The blue-chip index has been locked in a trading range between 4300 and 4500 since early May having bounced off its March low of 3512. It started the year at 4434.

In New York, the Dow Jones Industrial Average was up 85.40 at 8824.42 tonight, having shed 24 points last night. The rally came after a slight improvement in the jobs market.

Back in London, Royal Bank of Scotland was up 2.3p to 40.2p and Lloyds Banking Group gained 1.3p to 66.3p on growing hopes that the Government is looking at ways to reduce its stakes in the two part-nationalised banks.

Barclays shares were up 7p to 295½p ahead of next week's investor presentation by its highly profitable investment banking arm Barclays Capital and the possible sale of Barclays Global Investors. Alex Potter of Collins Stewart has a 260p price target but said he expects Barclays to “continue its rally” in the short term.

Traders hope that a deal with Blackrock for the sale of BGI is on the verge of being struck although some warned that the longer it takes for the deal to be announced, the more nervous the market will get. Barclays has until Thursday next week to find a buyer for BGI. If it does not, it has agreed to sell the iShares unit to CVC.

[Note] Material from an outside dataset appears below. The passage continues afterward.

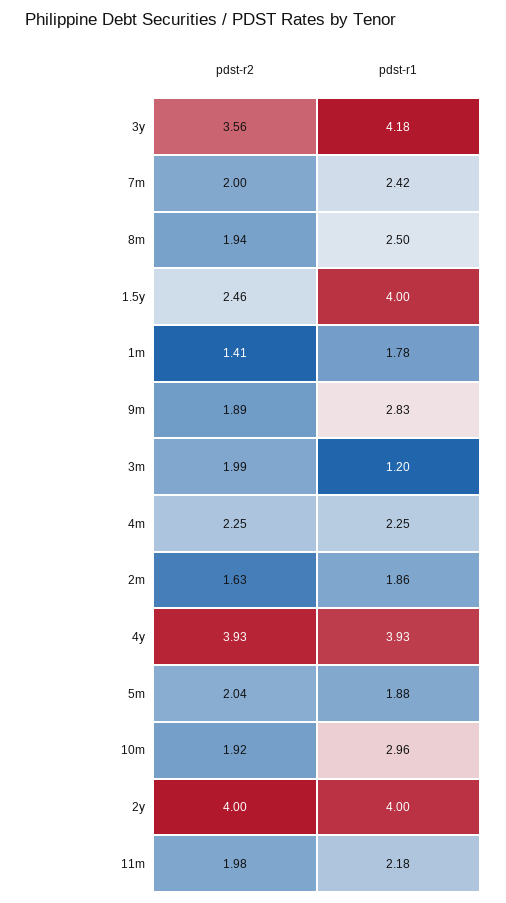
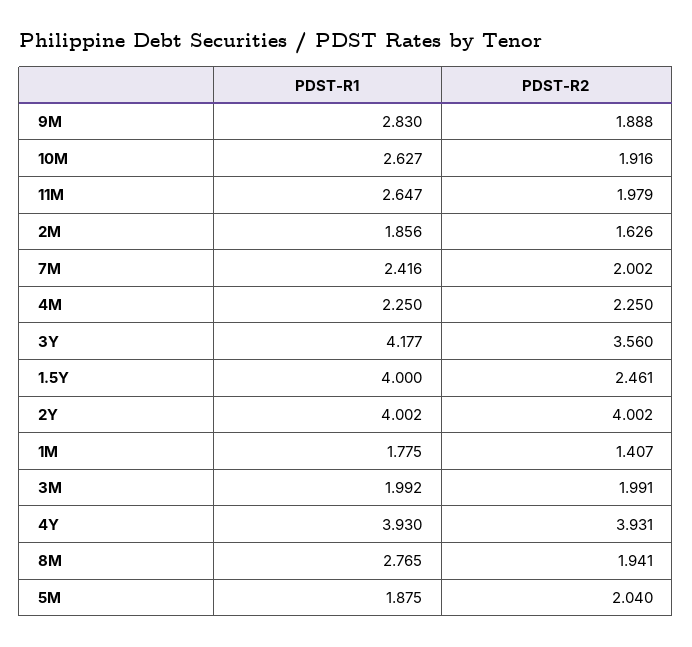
pdst-r1, 8m: 2.5 -> 2.765
pdst-r1, 3m: 1.2 -> 1.992
pdst-r1, 10m: 2.96 -> 2.627
pdst-r1, 11m: 2.18 -> 2.647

Listed hedge fund Man Group was 7p higher at 269p with traders pointing to rumours of possible interest from Goldman Sachs. Icap, up 11p to 4463⁄4p, was also making moves.

Thomas Cook gave back some of its early gains but was still up 2p to 221p on reports that Arcandor, a German retail group that filed for insolvency on Monday, has no immediate plans to hand over its 52.7% stake in the travel company to creditor banks.

Premier Farnell was on the midcap leaderboard, up 7p to 136p, after it admitted first-quarter profits fell from £20.4 million to £13 million but added sales were better in April and May than in March. It distributes electronic components.
Deutsche Bank had its eyes on the recruitment sector, downgrading Hays to sell from hold and raising its price on Michael Page to 131p from 120p. Hays fell 2½p to 89¾p and Page was unchanged at 258¾p.